### Provided material
━━━━━━━━━━━━━━━━━━━━

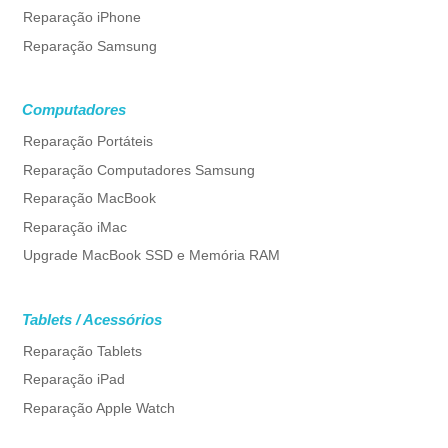
Reparação iPhone
Reparação Samsung
Computadores
Reparação Portáteis
Reparação Computadores Samsung
Reparação MacBook
Reparação iMac
Upgrade MacBook SSD e Memória RAM
Tablets / Acessórios
Reparação Tablets
Reparação iPad
Reparação Apple Watch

━━━━━━━━━━━━━━━━━━━━

### Work to be completed
Across the listing above, count the lines that include "Samsung" and give the figure with no other words.

### Task response
2